Did you cut the umbilical cord?

“No, no, no. It’s not for me. I’m so scared. I’m afraid of this. We’re lucky. The doctor speaks Russian. He’s so helpful. I don’t talk a lot in the hospital. I’m nervous.”

Skipping his team’s weeklong road trip allowed Samsonov time to heal an undisclosed ailment (“I feel perfect… I’m 100 per cent”) and rest up for the biggest starts of his life.

Yes, he’s getting his shut-eye even with the noisy new addition to his home.

“Right now, we sleep in a different room. Me and my dog,” Samsonov laughs. “He’s smart too, yeah? He wants to sleep too, a little bit.”

10. Panthers forward Matthew Tkachuk registered his second 100-point campaign this week and should have no issue topping last season’s 104-point finish with Calgary.

While he accomplished last year’s feat as part of the deadliest line in hockey, in Sunrise his production stands alone.

Tkachuk has 33 more points than the next most prolific Panther (Aleksander Barkov).

Maurice pinpoints three things that have resonated over his first run coaching the star: incredible hands; “a quiet maturation in his game” that has helped improve his relationships with the referees; and the biggest one — off the ice, Tkachuk is a gentleman.

“So, I spent nine years in Winnipeg, and there’s a lot of stories about his dad and the quiet things he did with the off-ice staff and help when they needed help. But nobody ever knew about it. It’s not my story to tell,” Maurice says.

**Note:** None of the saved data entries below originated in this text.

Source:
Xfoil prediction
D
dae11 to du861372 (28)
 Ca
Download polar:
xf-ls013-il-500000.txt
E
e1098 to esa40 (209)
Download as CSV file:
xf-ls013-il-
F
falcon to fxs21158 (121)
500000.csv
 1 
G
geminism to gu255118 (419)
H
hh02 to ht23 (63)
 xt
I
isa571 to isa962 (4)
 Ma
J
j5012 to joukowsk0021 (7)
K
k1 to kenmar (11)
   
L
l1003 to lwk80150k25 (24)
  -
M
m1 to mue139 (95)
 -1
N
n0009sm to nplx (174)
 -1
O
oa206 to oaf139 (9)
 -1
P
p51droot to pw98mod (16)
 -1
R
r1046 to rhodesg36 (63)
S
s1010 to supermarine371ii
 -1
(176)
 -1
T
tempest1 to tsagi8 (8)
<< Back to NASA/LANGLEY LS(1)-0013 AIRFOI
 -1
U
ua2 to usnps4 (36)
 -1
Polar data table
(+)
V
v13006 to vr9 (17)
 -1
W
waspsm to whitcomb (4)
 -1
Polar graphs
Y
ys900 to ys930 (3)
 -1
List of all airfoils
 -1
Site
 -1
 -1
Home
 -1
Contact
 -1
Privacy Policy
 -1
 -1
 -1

“But Matthew is in incredible relationship with the support people in our room, whether it’s the bus driver or the therapists or the arena guys. And it’s every day. And it’s please and thank you. He’s been an incredibly well-raised young man.

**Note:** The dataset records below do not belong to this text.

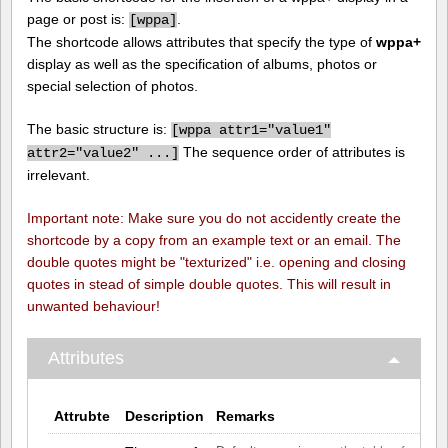
page or post is:
.
[
wppa]
The shortcode allows attributes that specify the type of
wppa+
display as well as the specification of albums, photos or
special selection of photos.
The basic structure is:
[
wppa attr1="value1"
The sequence order of attributes is
attr2="value2" ...]
irrelevant.
Important note: Make sure you do not accidently create the
shortcode by a copy from an example text or an email. The
double quotes might be "texturized" i.e. opening and closing
quotes in stead of simple double quotes. This will result in
unwanted behaviour!
Attributes
Attrubte
Description
Remarks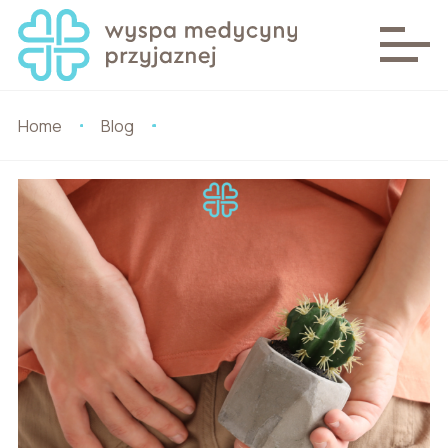
Home
Blog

“Because for me, I’m just probably like you. He’s in Calgary. I’m in Winnipeg. I’m not thinking that, right? On the bench, I’m thinking profanity.”

11. A post-season berth would do wonders for Tkachuk’s inclusion on Hart Trophy ballots.

Ekblad calls him “the complete player” and worthy of MVP status in the Cats’ room.

“It’s a little bit of a different league with Connor McDavid,” Ekblad says. “But in our hearts, no doubt.”

Maurice is asked a similar question, and advances the conversation in another direction.

“The numbers Connor McDavid are putting up will just distance himself from anybody else. I mean, poor Leon (Draisaitl) can’t get his name in the paper. Got 100 points, and he’s anonymous. And that’s due to the specialness….” Maurice begins, then widens the lens.

“You know, what a wonderful time to be a hockey fan, too. An opportunity to see that. We saw (the Oilers) in a playoff series, and our goaltender (Connor Hellebuyck) was real good, and (McDavid) did some things on the ice that you can’t coach against. There’s just things that you can’t stop. I mean, I came into this league at the tail end of misters Gretzky and Messier, but Jaromir Jagr was like that at the start. He did things on the ice that you couldn’t stop. He’d throw that big butt out and spin off and go bar-down, and nobody had an answer for it. I feel the same way about Connor McDavid. There isn’t an answer — short of taking a penalty a lot of nights and stopping that young man.”

12. Luke Schenn isn’t tiptoeing around his new teammates.

Who cares if he hasn’t yet played 10 games in this second tour with the Maple Leafs?

The confident 926-game NHL veteran is using his voice already, speaking up before games and in between periods as if there’s a letter on his sweater.

“I’m not taking some time to get to know everyone. I’ve been around long enough, you just say what’s on your mind,” Schenn states. “This team has a lot of skill, so you just try to bring a different element.”

One bit of advice the stay-at-home D-man has shared with his puck-possession teammates:

“I’ve been telling guys a little bit that going off the glass once in a while to release some pressure isn’t a bad idea.”